Wordle.net is probably the coolest thing since sliced bread.  A lots of online applications are interesting/useful/fun but nerdy.  For example, YouTube can be very interesting, it has tons of uses and is always a good time.  But let’s face it, YouTube is super geeky.  If you had told people in the 90s that in ten years they would sit around a computer and watch videos posted by random strangers for hours they would have laughed at you.  Blogging is right up there with YouTubing all day. Anyone who considers blogging to be among their hobbies is probably a bit of a nerd.  I’m not saying nerdiness is a bad thing.  I’m just saying we should call it what it is.

Wordle stands in stark to the great void of internet geekdome.  Wordle is badass even by 90s standards.  This is what Wordle has to say about itself:

“Wordle is a toy for generating “word clouds” from text that you provide. The clouds give greater prominence to words that appear more frequently in the source text. You can tweak your clouds with different fonts, layouts, and color schemes.
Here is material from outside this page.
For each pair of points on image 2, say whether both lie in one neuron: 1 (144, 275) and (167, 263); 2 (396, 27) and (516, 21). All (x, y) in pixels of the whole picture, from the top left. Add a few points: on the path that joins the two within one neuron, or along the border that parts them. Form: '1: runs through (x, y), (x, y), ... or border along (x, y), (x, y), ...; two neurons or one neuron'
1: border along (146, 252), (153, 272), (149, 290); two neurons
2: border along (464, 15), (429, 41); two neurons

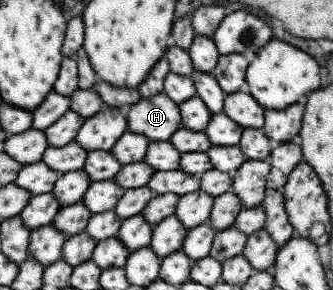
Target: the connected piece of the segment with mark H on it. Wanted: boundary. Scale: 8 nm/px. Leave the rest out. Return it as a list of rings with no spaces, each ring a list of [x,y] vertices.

The images you create with Wordle are yours to use however you like.”

Here is this blog post as interpreted by Wordle:

Wordle: Wordle blog post

Cool, right?  Now I understand that there are sceptics out there who may think “cool” isn’t good enough for them.  These fancy folks need “useful.”  Well guess what, Señor Practical, Wordle is not only cool, it is also useful.  Off the top of my head, I can think of about a million and one uses for Wordle.  Here’s the shortlist.

1. Use Wordle to create an awesome cover page for any paper.

2. Write a poem for your love interest.  Wordle it.  Give said love interest the Wordle (keep the poem to yourself, that’s kind of cheesy).

3. Create a Wordle based on your company website.  Post it on the website to show everyone how awesome you are.

4. Having trouble coming up with tag words for your nerdy blog post?  Wordle it, tag the largest words and post the image on your blog.  You’ll go from nerdy to cool in under a minute!